12. Probably apocryphal....but nevertheless a charming myth has grown up about Joseph Meister, and his abiding loyalty to the man who had saved him, Louis Pasteur.


"....young Meister entered medical history: he was Louis Pasteur's first human patient to be treated and saved by a rabies vaccine.

For more than half a century, accounts of the story in both English and French have been given a dramatic ending.
In 1940, 55 years after his life was saved, Meister was serving as a gatekeeper at the Pasteur Institute in Paris. The story goes that when German forces invaded Paris in June that year, soldiers arrived at the institute demanding access to Pasteur's tomb and, rather than surrender his saviour's resting place to the Nazis, the 64-year-old Meister killed himself."
History Great myths die hard Nature News Comment



Such is the story of "only the second human vaccine in history after Jenner's....but it was the very first to be manufactured in a laboratory, and it was the first derived from the same infective agent that caused the disease....Modern human virology finds its genesis in Pasteur's pioneering work...."
Chuck Hogan, the novel "The Blood Artists," p.223.
 
Joseph Meister's is not the only story in medial annals that tends toward an embrace of mythology....

13. " A myth-making pattern seems to be emerging from the researches of many science historians over recent decades.... [Alexander] Fleming, for example, did isolate the antibacterial product of a mould, and did name it penicillin. But he was not responsible for the development of the antibiotic drug used in humans 14 years later, nor was he even in contact with the scientists responsible for that.

The catalysts to the making of this myth are fairly easily identified. Successful clinical trials of penicillin were first reported in 1941, in the thick of the Second World War, when infected wounds caused enormous casualties. Wartime newspaper editors naturally looked for heroic stories to inspire and encourage readers.

Accounts traced the miracle drug to Fleming's serendipitous discovery many years earlier — asThe Times of 12 June 1944 put it: “Providence had been kind to us in letting us have this most powerful agent ... when against our will we were plunged into a bloody war.” Similarly, Meister's story was probably distorted in part because of the war. The heroic version of his suicide embellishes the Pasteur legend and doubles as a tale of resistance.

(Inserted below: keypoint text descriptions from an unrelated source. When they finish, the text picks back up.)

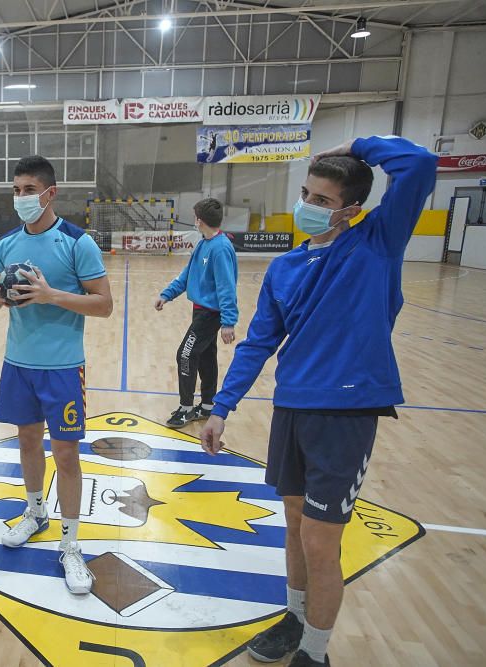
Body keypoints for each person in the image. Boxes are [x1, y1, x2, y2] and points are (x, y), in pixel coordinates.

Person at [199, 136, 437, 667]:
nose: (308, 206)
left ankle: (316, 650)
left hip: (345, 415)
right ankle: (295, 616)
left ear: (353, 210)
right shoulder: (284, 268)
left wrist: (356, 144)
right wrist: (221, 407)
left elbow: (419, 163)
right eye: (305, 194)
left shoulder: (378, 241)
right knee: (294, 527)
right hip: (293, 409)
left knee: (321, 542)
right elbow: (259, 341)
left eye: (322, 200)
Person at [0, 155, 113, 595]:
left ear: (50, 193)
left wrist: (49, 294)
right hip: (18, 363)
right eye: (16, 190)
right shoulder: (5, 245)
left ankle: (72, 545)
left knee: (67, 455)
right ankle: (35, 513)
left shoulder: (77, 242)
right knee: (25, 441)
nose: (21, 197)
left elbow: (104, 304)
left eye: (29, 189)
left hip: (62, 368)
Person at [155, 198, 238, 428]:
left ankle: (186, 408)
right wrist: (167, 294)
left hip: (210, 315)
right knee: (205, 356)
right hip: (200, 311)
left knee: (185, 354)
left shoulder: (220, 248)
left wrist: (228, 322)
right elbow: (187, 274)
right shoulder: (204, 244)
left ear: (199, 220)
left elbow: (226, 287)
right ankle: (208, 405)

The Fleming legend too has seen attempts at further glorification, with the claim that Fleming saved the life of former British Prime Minister Winston Churchill — twice. As a child, Fleming purportedly rescued a young Churchill from drowning, and later he was said to have cured Britain's leader with penicillin. Both claims were eventually discredited (see go.nature.com/hfakhl)." History Great myths die hard Nature News Comment
 
14. "1854: Physician John Snow convinces a London local council to remove the handle from a pump in Soho. A deadly cholera epidemic in the neighborhood comes to an end immediately, though perhaps serendipitously. Snow maps the outbreak to prove his point … and launches modern epidemiology." Sept. 8 1854 Pump Shutdown Stops London Cholera Outbreak WIRED



"Tenacious myths have heroes and villains, portray tragedy and triumph, and present climactic actions and revelations. For example, Snow did map the London cholera outbreak and correctly attributed it to a contaminated public water pump. Inconveniently, he did not remove the pump handle and end the outbreak. A committee took that action, and only after the outbreak had abated.

Scientific myths are harmful. They distort the history and the process of science1by portraying researchers as extraordinary people making epic advances in a fast, linear fashion. Such tales are particularly damaging to the public's and to students' understanding of the pace and complexity of science....[ignoring] the vast time, effort and extra data that are required to make a medically viable [discovery]. And, by crediting luminaries with fictional achievements, we create superheroes that no student can hope to match."